Interdits mais toujours payants : comment les comptes de désinformation continuent de monétiser sur Facebook

Milos Schmidt

Interdits mais toujours payants : comment les comptes de désinformation continuent de monétiser sur Facebook

Une nouvelle étude montre que les pages Facebook signalées plus de 10 fois pour faux contenu par des vérificateurs de faits gagnent toujours de l’argent grâce à leur contenu, y compris après leur suspension.

Les acteurs de la désinformation gagnent de l’argent sur Facebook même après avoir enfreint les politiques de la plateforme, selon une nouvelle étude.

What to Fix, une organisation à but non lucratif spécialisée dans la politique technologique, et Raskrinkavanje, une organisation bosniaque de vérification des faits, ont analysé plus de 290 pages Facebook en Bosnie qui ont été signalées pour avoir distribué du faux contenu plus de 10 fois par l’un des partenaires de vérification des faits de Meta.

Cinquante et un des comptes signalés par les vérificateurs des faits pour avoir promu la désinformation au moins dix fois « ont déjà été inscrits dans au moins un programme de monétisation de Facebook », a déclaré Raskrinkavanje dans son analyse.

Parmi ces comptes, un sur trois a pu s’inscrire à plus d’un canal de monétisation avant 2024, lorsque Meta a fusionné ses différents flux d’argent en un seul programme sur invitation uniquement.

Neuf autres comptes ont été invités par Meta à rejoindre ce programme qui les rémunère en fonction des performances de leur contenu.

« Nos résultats soulèvent des questions importantes sur la capacité de Meta à remplir son engagement de démonétiser les récidivistes de la désinformation », selon l’étude.

Meta, la société mère de Facebook, est depuis longtemps critiquée aux États-Unis et en Europe pour avoir lutté contre la propagation de la désinformation sur ses plateformes.

Après que des problèmes d’intégrité des informations ont émergé lors des élections américaines de 2016, Meta a commencé à travailler avec des vérificateurs de faits tiers pour vérifier le contenu. L’année dernière, l’entreprise a commencé à supprimer ces fonctionnalités à certains endroits, en les remplaçant par des notes communautaires, où les utilisateurs de la plate-forme peuvent ajouter des notes pour clarifier ou signaler lorsqu’une publication est potentiellement trompeuse.

La politique actuelle de l’entreprise n’autorise aucun contenu que les vérificateurs de faits tiers travaillant avec Meta qualifient de « faux » ou qui partage des appâts à clics issus de la monétisation, indique le rapport.

Le « faux » contenu est tout ce qui « n’a aucun fondement factuel », y compris le contenu contenant de fausses citations, des affirmations impossibles, des théories du complot, du contenu fabriqué ou des médias réels utilisés comme « preuve d’un événement sans rapport », a déclaré la société.

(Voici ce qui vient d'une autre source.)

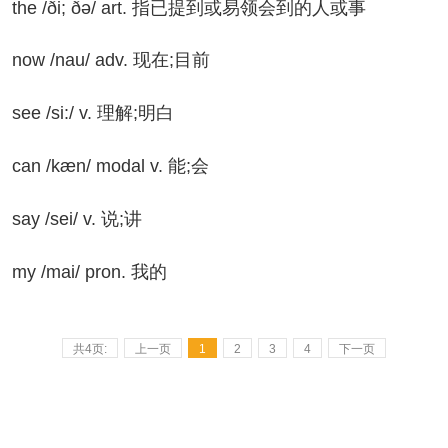
he /ði; ðə/ art. 指已提到或易领会到的人或事
w /nau/ adv. 现在;目前
e /si:/ v. 理解;明白
n /kæn/ modal v. 能;会
y /sei/ v. 说;讲
 /mai/ pron. 我的
共4页:
上一页
1
2
3
4
下一页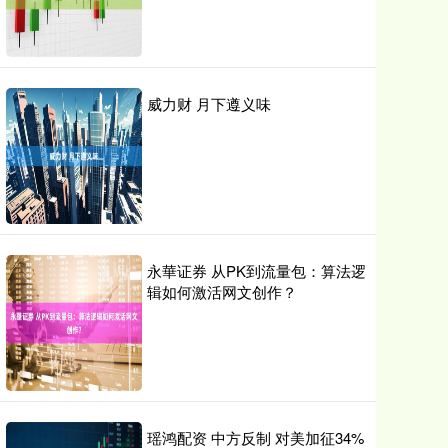
威力财 月下遵义味
永華证券 从PK到流量包：算法逻
辑如何激活网文创作？
瑶鸿配资 中方反制 对美加征34%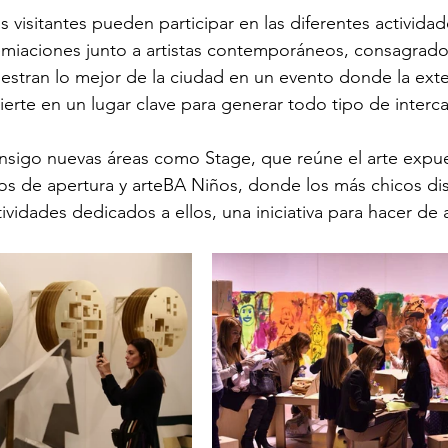
s visitantes pueden participar en las diferentes actividad
emiaciones junto a artistas contemporáneos, consagrado
stran lo mejor de la ciudad en un evento donde la ext
ierte en un lugar clave para generar todo tipo de interc
onsigo nuevas áreas como Stage, que reúne el arte expue
os de apertura y arteBA Niños, donde los más chicos dis
ctividades dedicados a ellos, una iniciativa para hacer de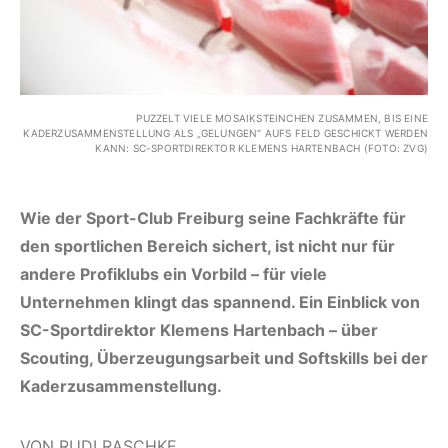
PUZZELT VIELE MOSAIKSTEINCHEN ZUSAMMEN, BIS EINE
KADERZUSAMMENSTELLUNG ALS „GELUNGEN“ AUFS FELD GESCHICKT WERDEN
KANN: SC-SPORTDIREKTOR KLEMENS HARTENBACH (FOTO: ZVG)
Wie der Sport-Club Freiburg seine Fachkräfte für
den sportlichen Bereich sichert, ist nicht nur für
andere Profiklubs ein Vorbild – für viele
Unternehmen klingt das spannend. Ein Einblick von
SC-Sportdirektor Klemens Hartenbach – über
Scouting, Überzeugungsarbeit und Softskills bei der
Kaderzusammenstellung.
VON RUDI RASCHKE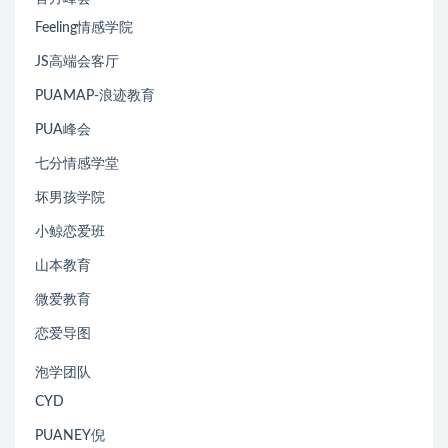
Feeling情感学院
JS高端会客厅
PUAMAP-浪迹教育
PUA峰会
七分情感学堂
坏男孩学院
小鲸恋爱班
山本教育
微爱教育
恋爱导图
泡学团队
CYD
PUANEY倪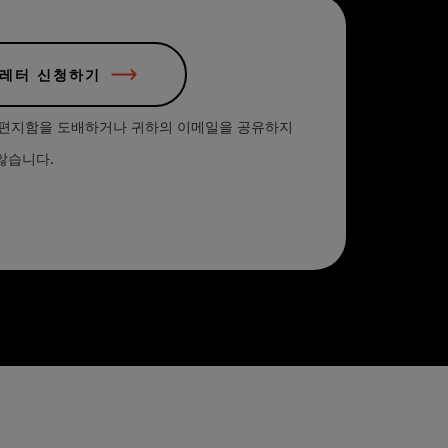
스레터 신청하기
받은 편지함을 도배하거나 귀하의 이메일을 공유하지
않습니다.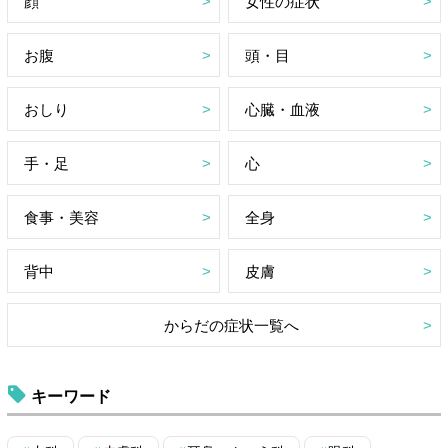
顔
女性の症状
お腹
頭・目
おしり
心臓・血液
手・足
心
食事・美容
全身
背中
皮膚
からだの症状一覧へ
キーワード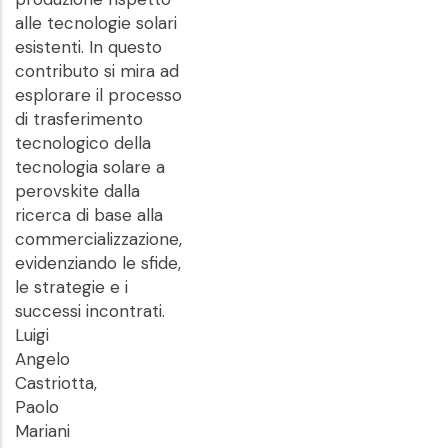
alle tecnologie solari
esistenti. In questo
contributo si mira ad
esplorare il processo
di trasferimento
tecnologico della
tecnologia solare a
perovskite dalla
ricerca di base alla
commercializzazione,
evidenziando le sfide,
le strategie e i
successi incontrati.
Luigi
Angelo
Castriotta,
Paolo
Mariani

Cependant, le rapport note que Meta ne précise pas quels seuils il utilise pour appliquer des restrictions de répétition.

Certains des comptes évalués par l’étude ont finalement été démonétisés ou suspendus pour violation des politiques de la plateforme, mais l’étude a révélé que 84 % d’entre eux ont pu retrouver l’accès à la monétisation.

Plus de 50 % des comptes restreints ont été de nouveau en ligne en un mois, alors que dans certains cas, la suspension n’a duré que 2 jours.

« Cela suggère que Meta aurait pu permettre à des acteurs restreints de continuer à monétiser du contenu sur Facebook, même s’ils les avaient identifiés avec précision comme ayant violé ses politiques de monétisation de manière répétée », indique le rapport.

L’Observatoire de l’Europe Next a contacté Meta pour commentaires mais n’a pas reçu de réponse immédiate.

What To Fix a déclaré que leur étude est limitée car Meta ne conserve pas d’informations sur la monétisation des comptes sur la plateforme.

Au lieu de cela, les organisations de vérification des faits se limitent à une base de données continue de divulgations pour identifier quand les comptes ont été monétisés et à des archives internes de vérification des faits.

Il est également possible qu’en raison de la portée limitée de leur étude, Meta ait travaillé avec d’autres vérificateurs de faits pour supprimer d’autres comptes et sur d’autres marchés.

Néanmoins, il a encouragé l’Union européenne à rechercher si Meta se conforme aux règles du bloc en vertu de la loi sur les services numériques (DSA) et à ses obligations en vertu du code de conduite sur la désinformation, qui s’engage à « démonétiser la désinformation ».